Si l’expérience bruxelloise se passe bien, l’étape d’après sera le développement géographique de ce pilote. La seconde phase verra Kazidomi proposer du frais au reste de la Wallonie, ce qui “ne devrait pas être une vraie complication”, précise Alain Etienne. Mais l’enjeu sera l’international. Car aujourd’hui déjà, la firme réalise 60% de son business en France! Tout est géré depuis un entrepôt près de Bruxelles et expédié vers l’Hexagone. L’exportation de l’activité “frais” sera donc une vraie question à résoudre. “Pour l’instant, nous n’avons pas pris de décision, précise le cofondateur de Kazidomi. Nous verrons si cela peut se faire par camions ou si nous aurons besoin d’un nouvel entrepôt. Par ailleurs, il n’est pas interdit de ne pas offrir tous les services à tous les clients. C’est déjà le cas aujourd’hui pour certains produits que l’on ne peut proposer à certains endroits, soit pour des raisons de régulation, soit parce que nos accords commerciaux ne nous le permettent pas.” Toutes les options restent ouvertes à ce stade. Et ce n’est pas le seul enjeu pour Kazidomi, qui se développe bien (70 personnes, 10 millions de chiffre d’affaires en 2021) mais n’atteint pas encore la rentabilité. “En 2020 ( derniers chiffres officiels disponibles, Ndlr), Kazidomi dégageait une marge brute positive de 341.000 euros, ce qui était très faible en soi puisque cela représentait une rentabilité de 4,24%, analyse Pascal Flisch, business developper chez Trends Business Information. Surtout que le coût de personnel a très fortement augmenté. Résultat: des pertes reportées importantes de plus de 2 millions.” Heureusement, l’e-commerce bruxellois a levé pas mal d’argent pour compenser ces pertes: 6 millions obtenus en 2020.

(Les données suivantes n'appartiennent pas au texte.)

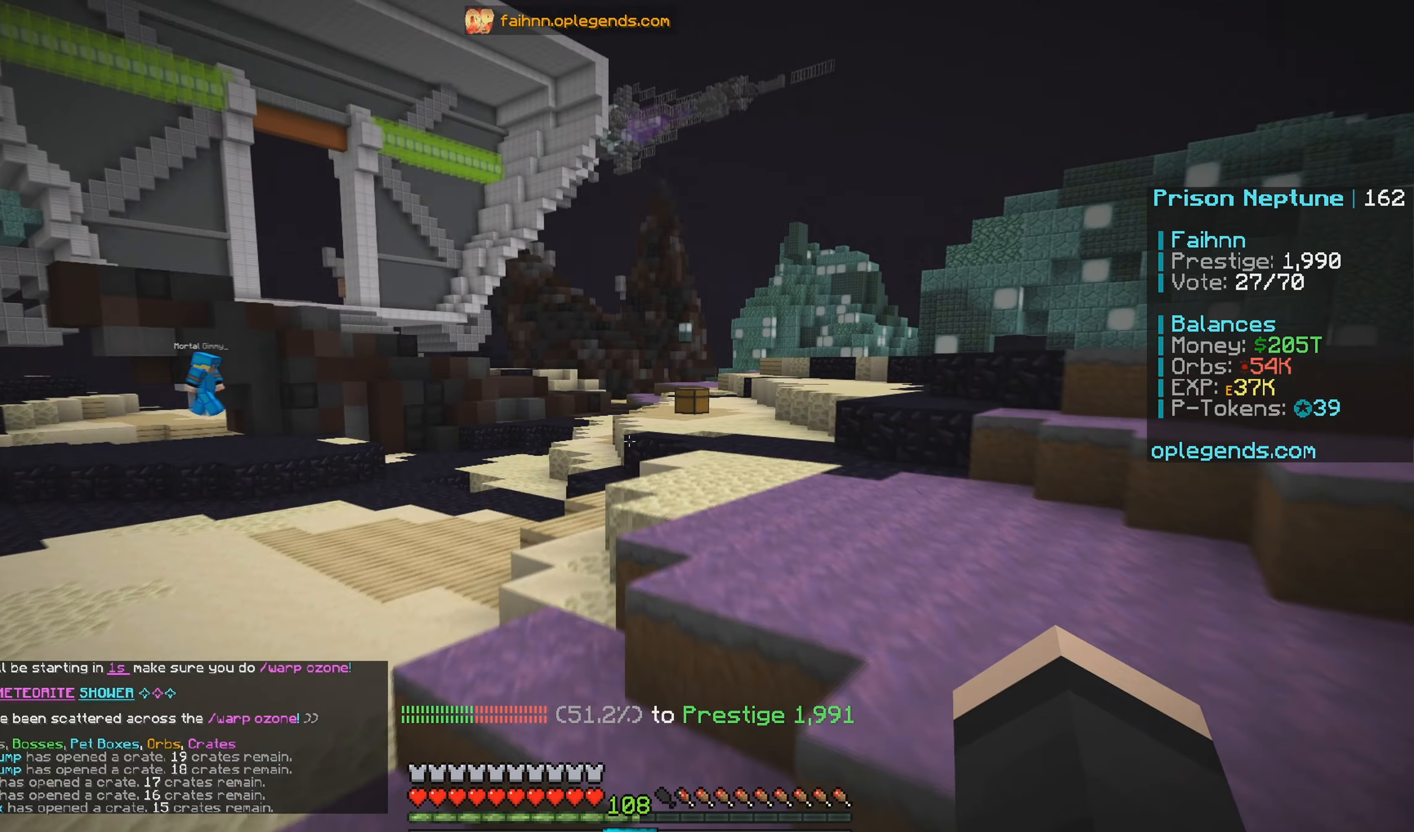
{"keys": ["d", "w"], "mouse": [], "events": [[166, "d", "up"], [350, "d", "down"]]}
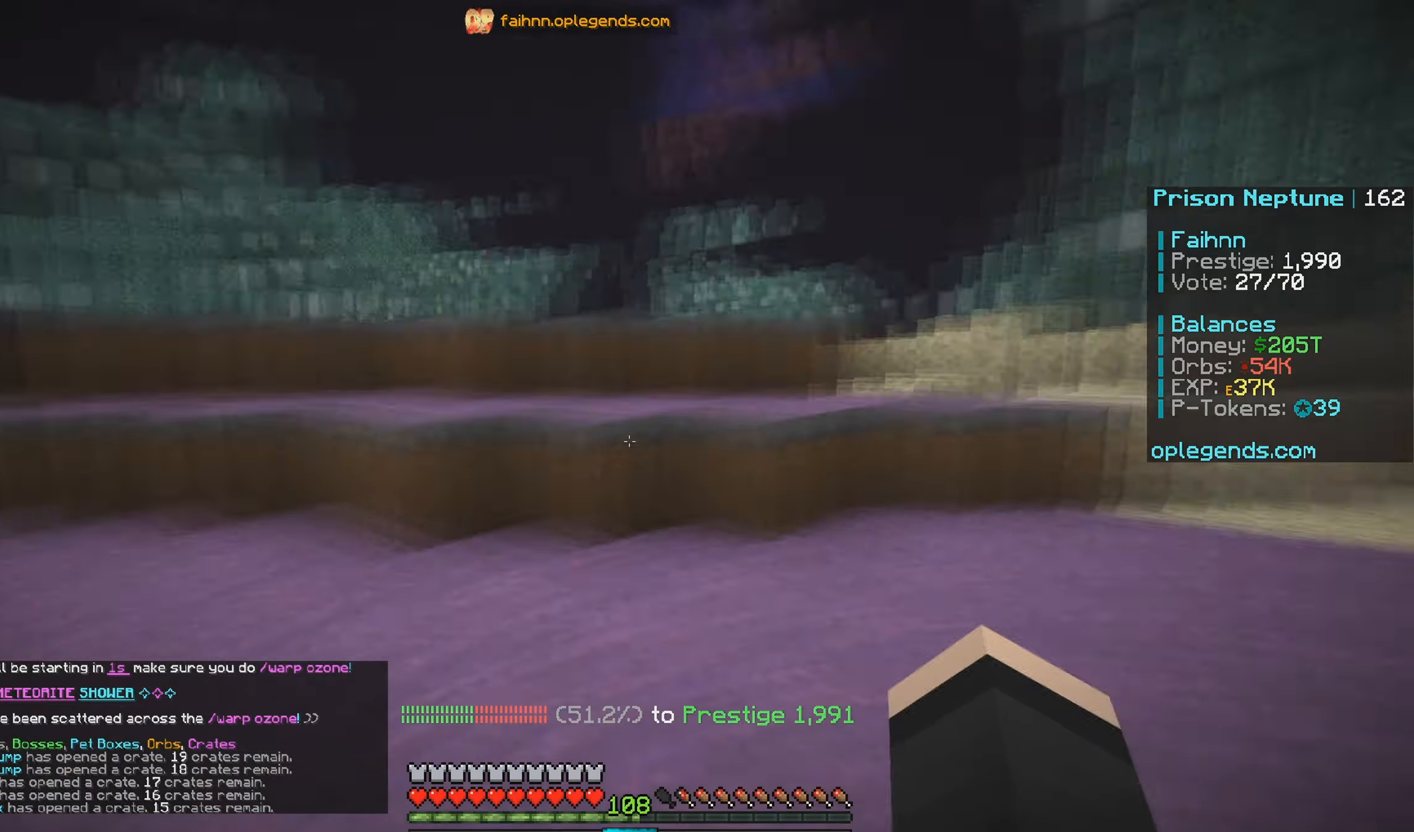
{"keys": ["w"], "mouse": [], "events": [[183, "d", "up"]]}
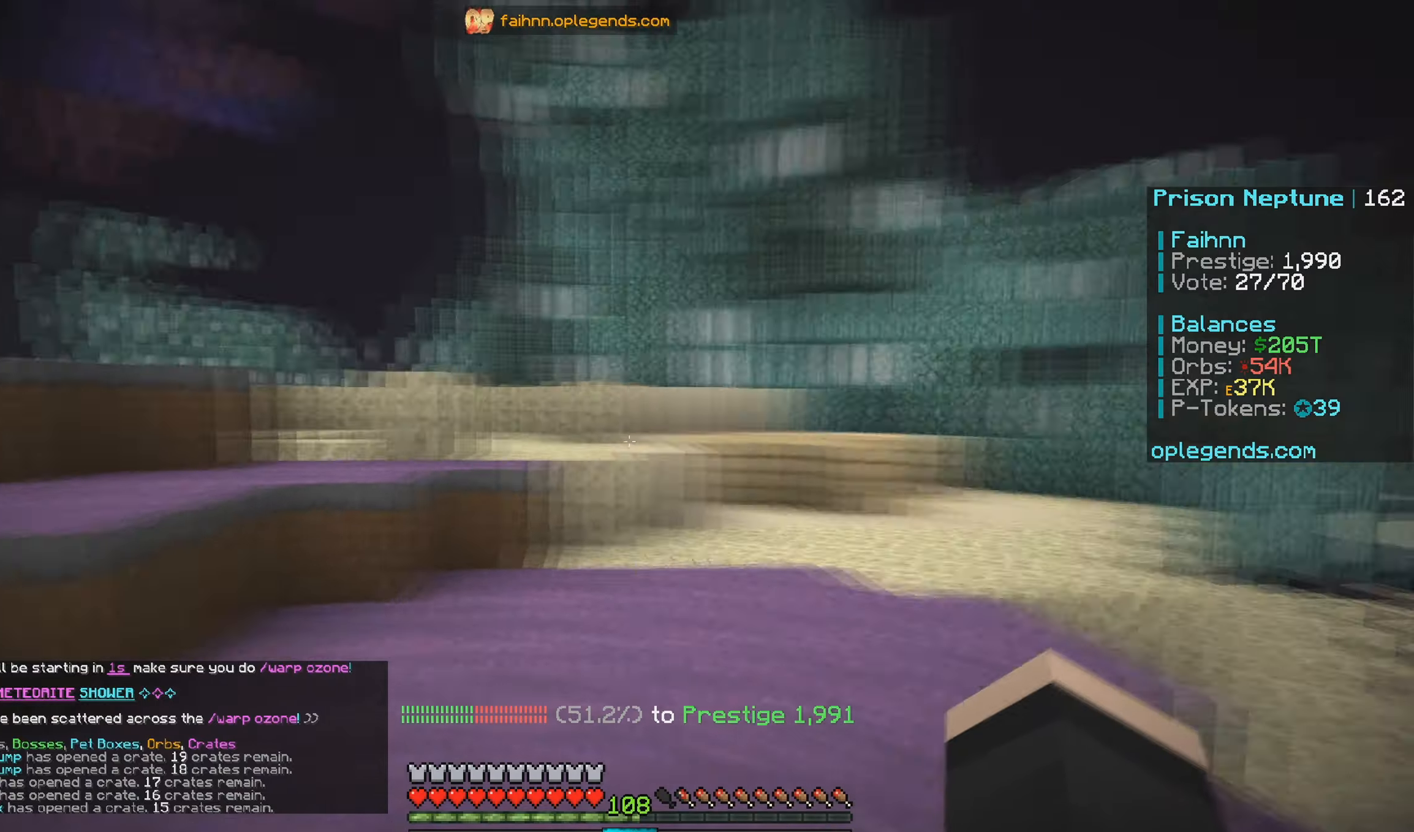
{"keys": ["w"], "mouse": [], "events": []}
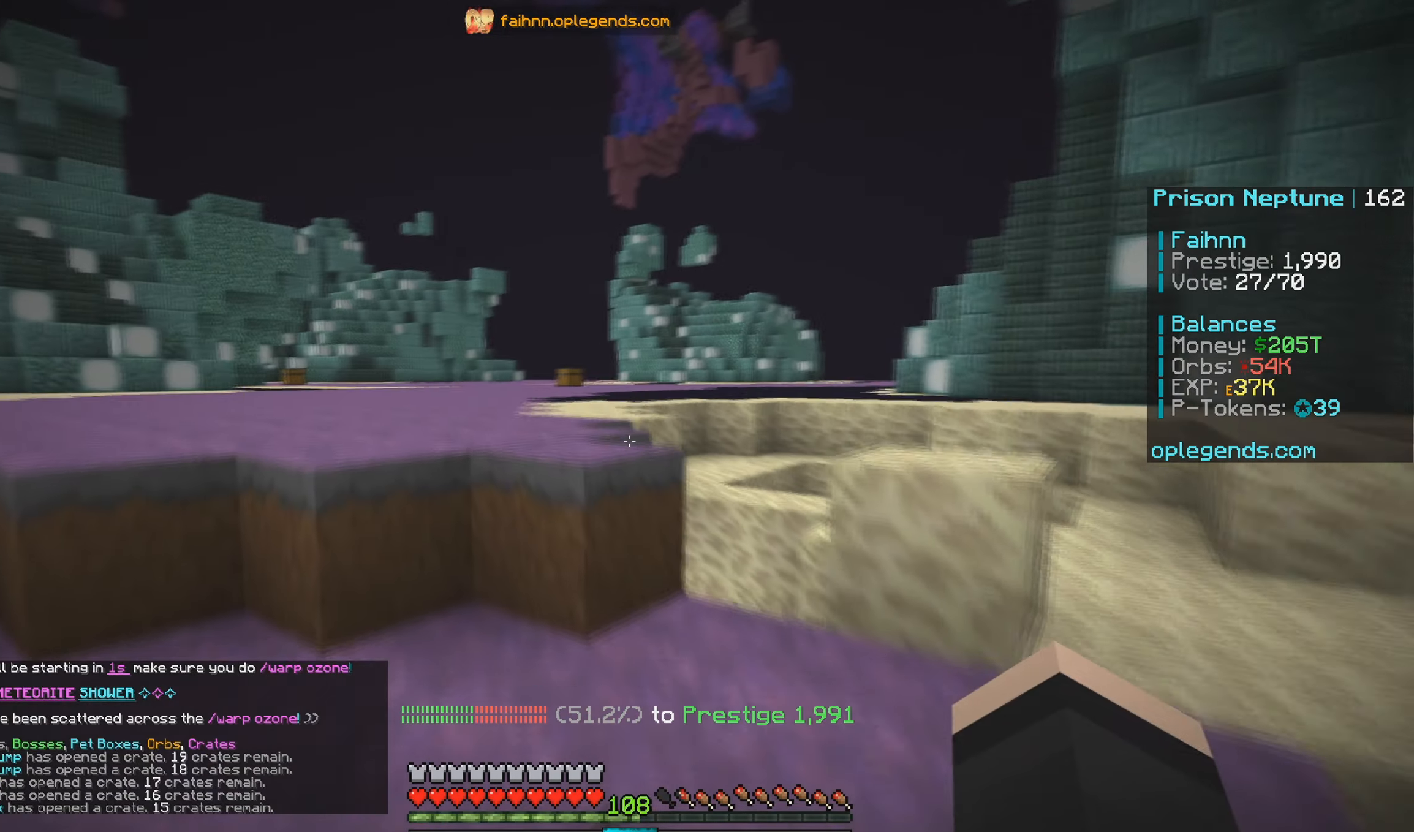
{"keys": ["w"], "mouse": [], "events": [[100, "a", "down"], [433, "a", "up"]]}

Cela n’a toutefois rien de très inquiétant pour une start-up qui doit continuer d’investir pour assurer sa croissance. En plus du recrutement, du marketing et du sourcing, la firme a réinvesti dans une nouvelle plateforme (prête à absorber une croissance importante), dans une appli mobile, etc. Elle a par ailleurs dû changer sa structure en créant deux nouvelles entités: une entreprise de logistique ainsi qu’un holding venant chapeauter l’ensemble de ses activités. “Nous restons toutefois attentifs, insiste Alain Etienne. Notre ambition est de maintenir une croissance saine et mesurée. On progresse avec un horizon de rentabilité à court terme et on ne cherche pas les levées de fonds à tout prix.” En matière de financement aussi, toutes les options semblent ouvertes…

Le frais est peu rentable

“Les produits frais standards ne sont pas les plus rentables”, admet Alain Etienne. Ce n’est donc pas sur des oignons, des carottes ou des concombres que l’e-commerce améliorera sa rentabilité. Ça peut être un peu plus le cas sur des produits transformés, sur du poisson ou de la viande. Pourtant, par conviction et pour rester cohérent avec son image, le site ne proposera ni viande ni poisson. Par contre, le frais se veut important “car les gens le consomment et créent donc de la rétention et de la rotation”, précise le cofondateur de Kazidomi.

10 millions

En euros, le chiffre d’affaires 2021 de Kazidomi, en croissance de 25% par rapport à l’année précédente.